§ WHAT IS NEEDED: An exact copy of the data is required; the images should not appear in it.

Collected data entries
[Start of section]

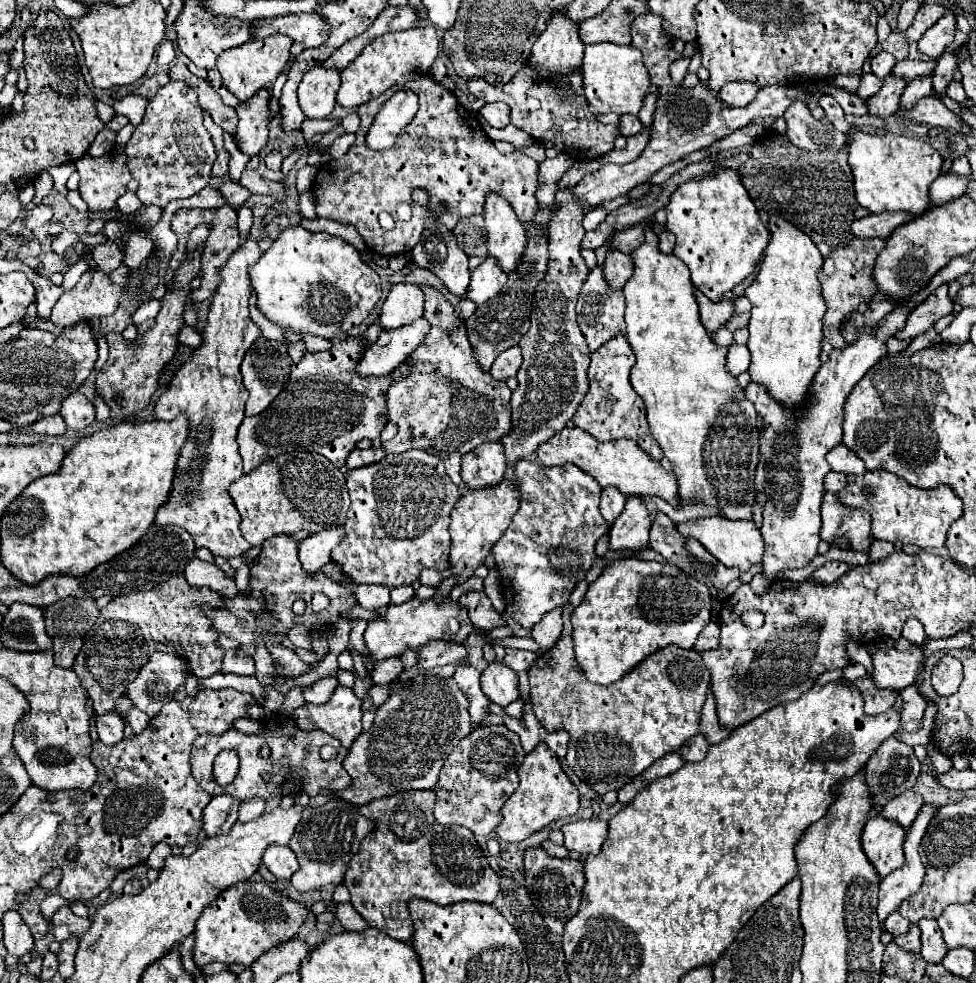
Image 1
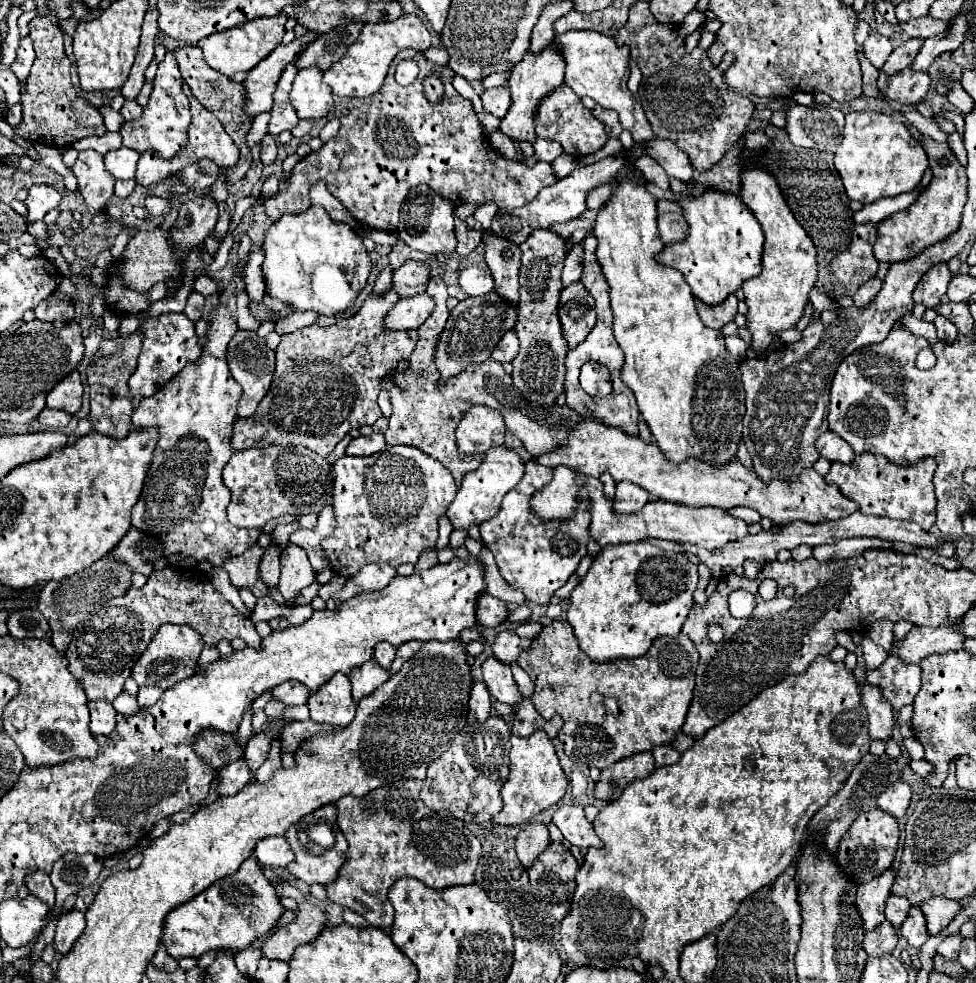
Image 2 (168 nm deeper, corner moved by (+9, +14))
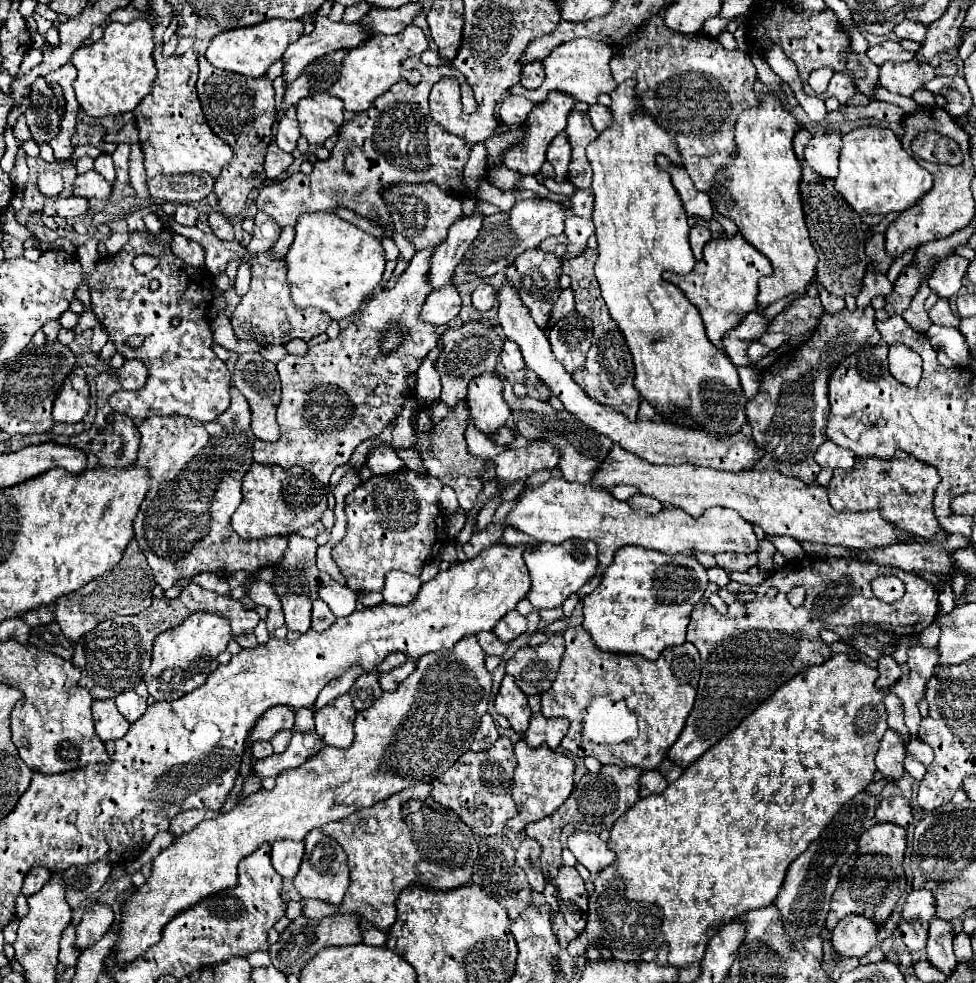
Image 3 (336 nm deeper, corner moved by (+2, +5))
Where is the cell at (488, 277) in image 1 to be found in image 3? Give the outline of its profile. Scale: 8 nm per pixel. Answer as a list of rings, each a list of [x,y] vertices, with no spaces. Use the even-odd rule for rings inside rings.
[[[480,283],[472,293],[472,305],[478,311],[490,311],[496,305],[496,289],[488,283]]]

[End of section]

§ WRITTEN SOLUTION:
Image 1
Image 2 (168 nm deeper, corner moved by (+9, +14))
Image 3 (336 nm deeper, corner moved by (+2, +5))
Where is the cell at (488, 277) in image 1 to be found in image 3? Give the outline of its profile. Scale: 8 nm per pixel. Answer as a list of rings, each a list of [x,y] vertices, with no spaces. Use the even-odd rule for rings inside rings.
[[[480,283],[472,293],[472,305],[478,311],[490,311],[496,305],[496,289],[488,283]]]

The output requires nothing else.